Opdrachten ▸
1) Welke term gebruikt de brontekst voor de neiging om rollen, gedragingen en karakteristieken te reduceren tot iemands geslacht of genderidentiteit?
2) Bewerk alsjeblieft het deel van de brontekst vanaf "Geschreven door Anne" tot en met "bij trans personen." en geef het opnieuw weer, met "reclames" vervangen door "advertenties".

Geschreven door Anne Kuit, editing/feedback door Joy Van de Cauter
We zien het allemaal weleens op tv of in reclames, boeken en films: eenzijdige of negatieve representatie van een bepaalde sekse of genderidentiteit. De neiging om rollen, gedragingen en karakteristieken te associëren en te reduceren tot iemands geslacht of genderidentiteit noemen we genderstereotypering. Ook op het werk worden we hiermee geconfronteerd. In dit blog doen we een poging grip te krijgen de impact van genderstereotypen op het werk bij trans personen.
Gender op het werk
Werkgevers lijken er steeds meer aan te doen om ál hun werknemers zich thuis te laten voelen op de werkvloer. Steeds meer organisaties en bedrijven besteden aandacht aan de inrichting van hun toilet en/of hanteren genderinclusieve taal (zie ook onze laatste blog en het advies dat de Nieuwe Taalunie onlangs uitbracht,) en ook de loonkloofcijfers stemmen de laatste jaren steeds vrolijker. Tegelijkertijd blijkt uit onderzoek dat vrouwen nog steeds te maken kunnen krijgen met onderwaardering en discriminatie in betaald werk en moeten voldoen aan te hoge verwachtingen in zorgtaken. Omgekeerd krijgen mannen minder kansen om zorgtaken te vervullen en wordt er van hen verwacht dat zij voorrang geven aan werk en de voornaamste kostwinner zijn (Meeussen e.a., 2022). Het is een zeurend staartje van de lange geschiedenis van westerse man/vrouw rolpatronen die gelukkig steeds meer doorbroken worden, onder andere door de mateloze inzet van vrouwen en lgbtq’ers.

Items uit de dataset
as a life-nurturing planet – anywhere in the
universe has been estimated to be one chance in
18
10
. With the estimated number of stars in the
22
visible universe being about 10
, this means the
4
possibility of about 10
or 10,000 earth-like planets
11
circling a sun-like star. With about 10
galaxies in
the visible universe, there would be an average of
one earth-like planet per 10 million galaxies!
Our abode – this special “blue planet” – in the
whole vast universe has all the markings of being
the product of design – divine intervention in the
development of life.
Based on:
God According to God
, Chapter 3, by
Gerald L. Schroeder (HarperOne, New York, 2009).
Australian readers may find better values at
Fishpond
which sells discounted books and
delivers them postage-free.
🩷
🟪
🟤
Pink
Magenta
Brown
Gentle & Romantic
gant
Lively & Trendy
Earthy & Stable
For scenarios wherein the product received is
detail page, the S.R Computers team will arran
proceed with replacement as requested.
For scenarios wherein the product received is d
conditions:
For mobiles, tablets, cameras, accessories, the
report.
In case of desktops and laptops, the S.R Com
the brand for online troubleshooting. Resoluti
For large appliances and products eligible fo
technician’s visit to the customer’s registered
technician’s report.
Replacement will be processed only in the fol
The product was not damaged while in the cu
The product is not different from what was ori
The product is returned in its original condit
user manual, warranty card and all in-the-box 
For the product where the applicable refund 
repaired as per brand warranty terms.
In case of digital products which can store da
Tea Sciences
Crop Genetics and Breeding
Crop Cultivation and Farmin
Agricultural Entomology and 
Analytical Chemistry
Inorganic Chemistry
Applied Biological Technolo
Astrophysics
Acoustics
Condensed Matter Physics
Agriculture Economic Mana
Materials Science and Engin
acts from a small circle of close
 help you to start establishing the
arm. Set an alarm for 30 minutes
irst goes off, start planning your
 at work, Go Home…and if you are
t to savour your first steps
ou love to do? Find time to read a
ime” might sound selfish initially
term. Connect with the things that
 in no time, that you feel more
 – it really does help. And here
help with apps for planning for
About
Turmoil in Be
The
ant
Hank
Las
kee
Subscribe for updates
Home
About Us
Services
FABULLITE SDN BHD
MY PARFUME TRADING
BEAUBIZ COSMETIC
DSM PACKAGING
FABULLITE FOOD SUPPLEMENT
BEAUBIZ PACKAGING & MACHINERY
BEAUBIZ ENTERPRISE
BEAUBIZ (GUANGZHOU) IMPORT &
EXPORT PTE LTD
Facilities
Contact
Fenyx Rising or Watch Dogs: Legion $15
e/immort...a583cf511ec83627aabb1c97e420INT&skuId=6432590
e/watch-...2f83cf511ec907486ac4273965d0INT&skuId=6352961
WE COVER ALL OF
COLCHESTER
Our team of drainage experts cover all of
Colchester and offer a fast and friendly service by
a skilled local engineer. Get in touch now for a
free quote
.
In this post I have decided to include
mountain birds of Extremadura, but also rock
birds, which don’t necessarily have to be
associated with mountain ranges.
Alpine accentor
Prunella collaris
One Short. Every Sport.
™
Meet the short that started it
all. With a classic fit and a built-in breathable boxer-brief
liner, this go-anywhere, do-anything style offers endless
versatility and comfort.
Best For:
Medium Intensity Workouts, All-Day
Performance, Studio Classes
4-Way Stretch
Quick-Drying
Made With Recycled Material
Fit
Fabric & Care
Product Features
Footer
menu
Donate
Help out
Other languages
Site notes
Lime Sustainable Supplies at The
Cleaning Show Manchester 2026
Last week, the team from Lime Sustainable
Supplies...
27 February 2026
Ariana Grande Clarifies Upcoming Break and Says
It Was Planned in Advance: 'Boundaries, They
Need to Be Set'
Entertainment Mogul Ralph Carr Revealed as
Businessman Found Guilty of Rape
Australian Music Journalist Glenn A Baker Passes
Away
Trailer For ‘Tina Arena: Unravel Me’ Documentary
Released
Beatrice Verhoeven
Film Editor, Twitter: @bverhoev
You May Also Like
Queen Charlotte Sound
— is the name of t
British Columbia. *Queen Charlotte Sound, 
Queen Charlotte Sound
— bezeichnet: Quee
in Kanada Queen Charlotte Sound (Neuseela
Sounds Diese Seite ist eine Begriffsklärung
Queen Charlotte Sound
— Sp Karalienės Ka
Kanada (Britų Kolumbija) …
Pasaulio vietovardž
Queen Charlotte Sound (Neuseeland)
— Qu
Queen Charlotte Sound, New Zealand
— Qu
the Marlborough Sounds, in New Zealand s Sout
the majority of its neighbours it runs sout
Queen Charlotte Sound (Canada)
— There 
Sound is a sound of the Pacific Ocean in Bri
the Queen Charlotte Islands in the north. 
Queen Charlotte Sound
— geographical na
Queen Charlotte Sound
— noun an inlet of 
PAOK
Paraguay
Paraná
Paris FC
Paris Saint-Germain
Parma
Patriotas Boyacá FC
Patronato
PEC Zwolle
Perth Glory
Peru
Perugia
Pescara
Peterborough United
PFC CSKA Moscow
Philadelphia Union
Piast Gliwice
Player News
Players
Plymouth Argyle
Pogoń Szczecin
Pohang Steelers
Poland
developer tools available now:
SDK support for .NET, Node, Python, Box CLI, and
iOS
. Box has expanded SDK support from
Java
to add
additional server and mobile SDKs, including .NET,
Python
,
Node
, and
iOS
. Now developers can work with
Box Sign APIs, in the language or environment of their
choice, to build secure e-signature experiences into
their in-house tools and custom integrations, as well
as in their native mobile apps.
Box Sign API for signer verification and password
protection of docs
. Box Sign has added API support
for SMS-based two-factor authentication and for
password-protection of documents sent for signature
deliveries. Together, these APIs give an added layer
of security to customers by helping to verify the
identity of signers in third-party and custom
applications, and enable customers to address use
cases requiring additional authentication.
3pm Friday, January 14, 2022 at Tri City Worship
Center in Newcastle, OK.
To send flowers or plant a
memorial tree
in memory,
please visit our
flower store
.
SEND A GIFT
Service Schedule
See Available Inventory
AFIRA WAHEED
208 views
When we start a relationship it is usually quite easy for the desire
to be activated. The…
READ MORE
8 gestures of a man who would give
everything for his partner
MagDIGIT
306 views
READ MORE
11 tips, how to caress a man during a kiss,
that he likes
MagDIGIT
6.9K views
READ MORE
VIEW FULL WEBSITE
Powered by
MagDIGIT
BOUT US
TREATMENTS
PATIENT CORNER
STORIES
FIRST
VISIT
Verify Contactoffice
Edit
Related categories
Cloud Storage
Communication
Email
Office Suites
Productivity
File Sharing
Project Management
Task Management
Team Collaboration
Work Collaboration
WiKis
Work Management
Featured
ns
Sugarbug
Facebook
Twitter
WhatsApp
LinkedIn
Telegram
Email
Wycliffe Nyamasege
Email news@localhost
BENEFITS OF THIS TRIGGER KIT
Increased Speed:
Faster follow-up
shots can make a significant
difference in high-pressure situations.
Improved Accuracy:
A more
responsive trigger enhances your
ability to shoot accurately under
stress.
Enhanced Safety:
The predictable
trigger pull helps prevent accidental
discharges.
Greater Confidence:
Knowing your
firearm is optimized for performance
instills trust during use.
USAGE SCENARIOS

Uitwerkingen ▸
1) Genderstereotypering.

2)
Geschreven door Anne Kuit, editing/feedback door Joy Van de Cauter
We zien het allemaal weleens op tv of in advertenties, boeken en films: eenzijdige of negatieve representatie van een bepaalde sekse of genderidentiteit. De neiging om rollen, gedragingen en karakteristieken te associëren en te reduceren tot iemands geslacht of genderidentiteit noemen we genderstereotypering. Ook op het werk worden we hiermee geconfronteerd. In dit blog doen we een poging grip te krijgen de impact van genderstereotypen op het werk bij trans personen.